Wahlrecht für Flüchtlinge und Ausländer – erste Gesetzentwürfe in Nordrhein-Westfalen

Wahlrecht für Flüchtlinge und Ausländer – erste Gesetzentwürfe in Nordrhein-Westfalen

Wir berichteten vergangene Woche erst über die Pläne der Bundesregierung, Migranten ohne deutschen Pass, ein Wahlrecht einzuräumen. Das Bundesland Nordrhein-Westfalen lässt mit der Umsetzung eines solchen Gesetzes offenbar nicht lange auf sich warten. Ein entsprechender Gesetzentwurf im Landtag von NRW befindet sich bereits in der zweiten Lesung und steht damit unmittelbar vor der Verabschiedung.

Die Intergrationsbeauftragte der Bundesregierung Aydan Özoguz will Ausländer wählen lassen. “Mit diesem Vorschlag geht die SPD auf Stimmenfang”, schreibt Reinhard Müller in der FAZ und fragt:

„Will die SPD die Auflösung des Staatsvolkes?“

Erst kürzlich verfasste eine „Expert_innenkommission“ der Friedrich Ebert Stiftung unter dem Vorsitz von Aydan Özoguz das Papier „Leitbild und Agenda für die Einwanderungsgesellschaft“. Darin wird unter anderem das kommunale Wahlrecht für Migranten ohne deutsche Staatsangehörigkeit gefordert, aber auch das Stimmrecht bei Volksabstimmungen soll den Ausländern eingeräumt werden.

Die CDU kritisierte den Vorschlag von Özoguz als verfassungswidrig. „Das Wahlrecht, mit dem das Volk die Staatsgewalt ausübt, setzt nach der Konzeption des Grundgesetzes die deutsche Staatsangehörigkeit voraus“, sagte der Justiziar der CDU/CSU-Bundestagsfraktion, Hans-Peter Uhl.

Das Bundesland Nordrhein-Westfalen lässt mit der Umsetzung eines solchen Gesetzes offenbar nicht lange auf sich warten. Ein entsprechender Gesetzentwurf im Landtag von NRW gehe bereits in die zweite Lesung, berichtet Vera Lengsfeld in ihrem Blog.

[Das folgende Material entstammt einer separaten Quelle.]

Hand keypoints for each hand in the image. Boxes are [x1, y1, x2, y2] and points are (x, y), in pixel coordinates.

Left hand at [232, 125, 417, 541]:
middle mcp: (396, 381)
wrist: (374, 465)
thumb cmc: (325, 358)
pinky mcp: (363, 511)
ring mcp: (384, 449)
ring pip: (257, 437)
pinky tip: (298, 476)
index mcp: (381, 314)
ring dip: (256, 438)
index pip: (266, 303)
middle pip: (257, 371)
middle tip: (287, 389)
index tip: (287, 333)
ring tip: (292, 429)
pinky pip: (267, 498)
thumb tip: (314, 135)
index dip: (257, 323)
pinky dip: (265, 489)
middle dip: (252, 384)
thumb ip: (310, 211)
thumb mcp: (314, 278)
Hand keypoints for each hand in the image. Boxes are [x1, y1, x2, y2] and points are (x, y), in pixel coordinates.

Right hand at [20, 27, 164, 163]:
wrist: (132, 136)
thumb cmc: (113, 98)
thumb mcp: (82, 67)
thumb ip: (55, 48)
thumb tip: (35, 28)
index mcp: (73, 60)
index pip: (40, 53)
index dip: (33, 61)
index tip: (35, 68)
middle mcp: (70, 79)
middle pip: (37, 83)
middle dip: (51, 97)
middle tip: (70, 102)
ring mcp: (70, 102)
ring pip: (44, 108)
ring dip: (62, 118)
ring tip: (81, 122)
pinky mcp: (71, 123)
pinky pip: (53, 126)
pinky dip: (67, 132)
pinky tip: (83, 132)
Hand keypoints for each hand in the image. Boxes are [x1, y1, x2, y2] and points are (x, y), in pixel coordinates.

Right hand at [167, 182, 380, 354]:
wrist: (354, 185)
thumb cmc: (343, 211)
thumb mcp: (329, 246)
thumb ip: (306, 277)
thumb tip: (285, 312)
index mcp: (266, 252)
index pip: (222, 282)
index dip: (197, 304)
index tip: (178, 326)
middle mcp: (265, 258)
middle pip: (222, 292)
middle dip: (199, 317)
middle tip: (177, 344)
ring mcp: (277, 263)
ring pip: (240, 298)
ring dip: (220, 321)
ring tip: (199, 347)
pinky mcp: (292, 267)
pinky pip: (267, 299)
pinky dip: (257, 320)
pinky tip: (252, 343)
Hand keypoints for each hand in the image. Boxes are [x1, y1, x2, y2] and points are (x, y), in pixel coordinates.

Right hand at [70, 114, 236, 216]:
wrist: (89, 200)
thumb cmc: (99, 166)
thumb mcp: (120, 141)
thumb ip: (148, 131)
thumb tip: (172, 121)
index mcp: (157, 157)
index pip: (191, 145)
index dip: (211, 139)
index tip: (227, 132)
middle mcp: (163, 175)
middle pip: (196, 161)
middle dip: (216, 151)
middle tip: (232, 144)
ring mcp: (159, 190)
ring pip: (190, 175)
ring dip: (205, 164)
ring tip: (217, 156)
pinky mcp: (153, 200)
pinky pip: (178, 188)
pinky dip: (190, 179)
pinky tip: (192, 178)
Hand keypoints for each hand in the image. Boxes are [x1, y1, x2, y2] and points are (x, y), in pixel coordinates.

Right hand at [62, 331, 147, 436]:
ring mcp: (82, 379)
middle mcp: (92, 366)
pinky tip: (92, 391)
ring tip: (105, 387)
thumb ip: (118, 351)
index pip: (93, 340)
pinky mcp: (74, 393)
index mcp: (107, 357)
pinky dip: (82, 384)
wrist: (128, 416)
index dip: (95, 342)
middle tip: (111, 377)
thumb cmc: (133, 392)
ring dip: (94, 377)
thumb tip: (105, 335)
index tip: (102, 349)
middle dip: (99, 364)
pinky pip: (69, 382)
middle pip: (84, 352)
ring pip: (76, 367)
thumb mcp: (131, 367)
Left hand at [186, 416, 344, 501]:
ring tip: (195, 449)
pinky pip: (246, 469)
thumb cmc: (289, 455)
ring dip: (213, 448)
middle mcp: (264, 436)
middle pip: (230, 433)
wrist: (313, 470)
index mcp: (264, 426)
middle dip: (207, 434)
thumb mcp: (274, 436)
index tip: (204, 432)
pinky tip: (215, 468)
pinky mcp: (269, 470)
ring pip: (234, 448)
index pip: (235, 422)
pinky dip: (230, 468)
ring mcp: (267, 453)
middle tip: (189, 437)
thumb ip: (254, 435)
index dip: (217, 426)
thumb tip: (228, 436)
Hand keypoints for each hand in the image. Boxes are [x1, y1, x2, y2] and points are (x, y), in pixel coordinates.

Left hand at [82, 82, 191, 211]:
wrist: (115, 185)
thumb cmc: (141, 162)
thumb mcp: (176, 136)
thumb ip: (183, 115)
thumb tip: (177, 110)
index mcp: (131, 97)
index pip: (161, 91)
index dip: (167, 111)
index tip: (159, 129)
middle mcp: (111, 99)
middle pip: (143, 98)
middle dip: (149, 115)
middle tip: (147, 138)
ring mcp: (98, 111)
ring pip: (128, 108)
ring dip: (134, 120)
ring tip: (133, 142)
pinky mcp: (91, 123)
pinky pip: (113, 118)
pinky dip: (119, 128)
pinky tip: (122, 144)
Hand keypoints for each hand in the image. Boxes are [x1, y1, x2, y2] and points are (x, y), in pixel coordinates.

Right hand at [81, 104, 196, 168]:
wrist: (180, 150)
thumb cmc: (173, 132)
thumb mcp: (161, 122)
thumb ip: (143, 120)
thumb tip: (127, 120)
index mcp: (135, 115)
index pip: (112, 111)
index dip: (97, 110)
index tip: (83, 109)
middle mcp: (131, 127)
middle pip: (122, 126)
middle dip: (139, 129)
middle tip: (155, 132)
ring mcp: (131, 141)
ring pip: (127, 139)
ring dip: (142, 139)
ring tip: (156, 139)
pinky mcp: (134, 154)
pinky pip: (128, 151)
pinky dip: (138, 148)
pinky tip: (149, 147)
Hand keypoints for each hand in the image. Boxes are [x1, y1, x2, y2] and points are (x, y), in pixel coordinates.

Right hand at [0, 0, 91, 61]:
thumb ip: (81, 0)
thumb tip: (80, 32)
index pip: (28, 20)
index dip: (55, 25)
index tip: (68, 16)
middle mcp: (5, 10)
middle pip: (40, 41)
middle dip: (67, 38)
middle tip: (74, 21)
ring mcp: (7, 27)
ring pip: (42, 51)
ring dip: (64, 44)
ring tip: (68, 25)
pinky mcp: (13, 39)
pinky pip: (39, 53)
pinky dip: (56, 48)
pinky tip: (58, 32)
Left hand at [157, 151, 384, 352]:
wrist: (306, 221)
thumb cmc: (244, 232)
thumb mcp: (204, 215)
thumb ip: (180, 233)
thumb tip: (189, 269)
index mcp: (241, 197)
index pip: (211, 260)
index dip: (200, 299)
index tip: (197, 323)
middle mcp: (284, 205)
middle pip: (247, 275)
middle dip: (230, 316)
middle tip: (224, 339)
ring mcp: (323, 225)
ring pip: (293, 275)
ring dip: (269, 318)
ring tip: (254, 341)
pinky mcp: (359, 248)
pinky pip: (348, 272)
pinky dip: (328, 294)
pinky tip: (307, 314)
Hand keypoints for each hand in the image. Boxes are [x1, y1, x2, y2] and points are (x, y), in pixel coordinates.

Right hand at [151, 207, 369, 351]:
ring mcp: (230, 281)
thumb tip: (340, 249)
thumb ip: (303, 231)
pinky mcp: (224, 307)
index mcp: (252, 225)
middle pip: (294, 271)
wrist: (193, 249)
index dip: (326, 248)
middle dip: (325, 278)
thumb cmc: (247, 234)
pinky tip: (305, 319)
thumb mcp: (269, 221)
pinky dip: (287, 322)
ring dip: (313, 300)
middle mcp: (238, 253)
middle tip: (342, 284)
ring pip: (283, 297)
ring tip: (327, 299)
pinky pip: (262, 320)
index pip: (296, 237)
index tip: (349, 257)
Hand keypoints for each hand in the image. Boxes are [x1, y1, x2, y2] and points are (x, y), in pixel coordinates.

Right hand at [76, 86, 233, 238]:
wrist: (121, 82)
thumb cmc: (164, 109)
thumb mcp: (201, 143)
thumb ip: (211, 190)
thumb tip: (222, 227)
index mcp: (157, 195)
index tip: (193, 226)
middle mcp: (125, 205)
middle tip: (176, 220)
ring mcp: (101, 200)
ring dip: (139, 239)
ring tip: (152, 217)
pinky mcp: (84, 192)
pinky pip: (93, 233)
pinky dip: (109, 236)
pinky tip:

Wenn das Gesetz durchkommt, meint Lengsfeld, wäre NRW das erste Bundesland mit einem kommunalen Wahlrecht auch für Nicht-EU-Ausländer inklusive der Flüchtlinge. Zunächst würde es vorrangig um schon länger in NRW lebende Türken ohne Doppelpass gehen, von deren Stimmen sie SPD profitieren wolle. Es würde Nicht-EU-Ausländern bei der Integration helfen, so das Argument. Nicht nur Rot-Grün, sondern auch FDP und Piraten würden das Vorhaben unterstützen und zusammen hätten sie auch die notwendige Zwei-Drittel-Mehrheit zur Änderung der Verfassung in Nordrhein-Westfalen.